▶ [PROBLEMS AND TASKS]
**A)** In the text on flashlight circuit boards, what are the three main metal core PCB materials?
**B)** Pick up the text on flashlight circuit boards after its final sentence and keep writing it.

▶ [READING TEXT]
Nowadays, a flashlight with thousands of lumens is quite common, but due to overheating issues, most can only stay in turbo mode for a few seconds. Even if it steps down to a lower level, it won't last long. A few high-quality flashlights, on the other hand, can stay in turbo mode for a few minutes at a few thousand lumens and then light up steadily for hours after stepping down to a lower, but still high lumen output. Do you understand why there is such a significant difference?
Needless to say, PCB is the core of LED lighting.
When it comes to metal core PCB, the first thing that comes to mind is definitely the aluminum substrate, which is most commonly used in ordinary low-power LED. In general, there are three main metal core PCB materials, aluminum-based PCB, copper-based PCB, and iron-based PCB.
In the flashlight application, the aluminum substrate can generally meet the requirements for about a 1W LED lamp. However, with the development of high-power electronics and high-frequency PCB, the requirements for heat dissipation and volume are getting higher and higher, which, however, are unable to be met with the ordinary aluminum substrate.

▶ [GIVEN MATERIAL]
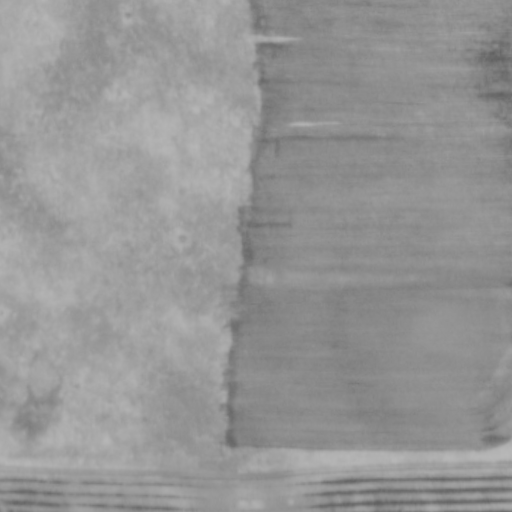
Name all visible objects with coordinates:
road: (256, 471)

▶ [ANSWERS IN ORDER]
**A)** Aluminum-based PCB, copper-based PCB, and iron-based PCB.

**B)**
To offer the most powerful and high-performance lights at the best size, FreasyGears is using copper substrate with a "thermoelectric separation" process on all high-power flashlights and headlamps. The thermal conductivity of copper is about 400W, and the thermoelectric separation" process would further improve the heat dissipation characteristics of copper.
So what is the copper substrate? What advantages does copper substrate have?
Firstly, let’s look at the above chart. As you see, heat dissipation needs to go through the insulating thermal conductive material (purple part on the chart), the processing is more convenient, but the thermal conductivity after the insulating thermal conductive material is not so good. So this is only suitable for small power LED lights such as 1-2W.
If the heat dissipation needs of high-frequency PCBs are very high, aluminum substrates and ordinary copper substrates will not meet. Then the thermoelectric separation of copper substrates would work best.
What is a thermoelectric separation copper substrate?
The line part and the thermal layer part of the copper substrate are on different line layers, and the thermal layer part directly touches the heat dissipation part of the lamp beads (such as the right part of the picture above) to achieve the best heat dissipation (zero thermal resistance) effect.
What are the advantages of thermoelectric separation copper substrate?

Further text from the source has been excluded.